Jose A. Martin (1943 - November 22, 2006) was an American Thoroughbred horse racing trainer who trained three Champions as well as multiple Grade I winner, Noble Nashua.

Jose Martin was the son of U.S. Racing Hall of Fame trainer Frank "Pancho" Martin. He was also the father of trainer Carlos Martin.
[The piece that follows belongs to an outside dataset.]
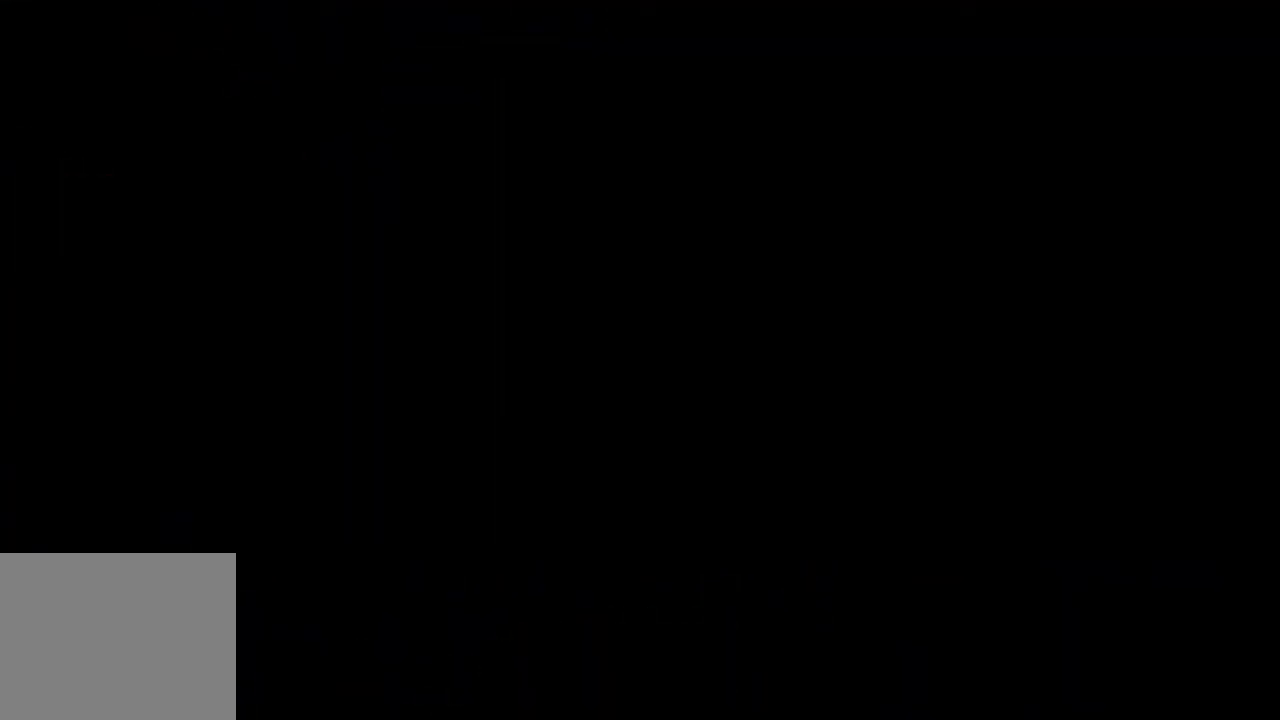
{"buttons": [], "left_stick": "center", "right_stick": "center", "events": []}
A native of Havana, Cuba, Jose Martin came to the United in 1960 where his father was training horses. During the years learning the business from his father, he was away for two years, serving with the 82nd Airborne Division of United States Army. After being discharged, in 1967 he went out on his as a licensed Thoroughbred trainer.

In 1977, Jose Martin trained his first Eclipse Award winner when Lakeville Miss was voted American Champion Two-Year-Old Filly. He got his second with Wayward Lass in 1981 when she was American Champion Three-Year-Old Filly and his last with Groovy who, as at 2011, is the last horse to break the 130 Beyer Speed Figure having accomplished that milestone with 131 and 134 ratings in 1987 en route to be voted that year's American Champion Sprint Horse.

Diagnosed with lung cancer in 2002, on November 22, 2006, Jose Martin died at the North Shore University Hospital in Manhasset, New York.

References

1943 births
2006 deaths
Deaths from lung cancer
United States Air Force airmen
American horse trainers
People from Havana
People from New York (state)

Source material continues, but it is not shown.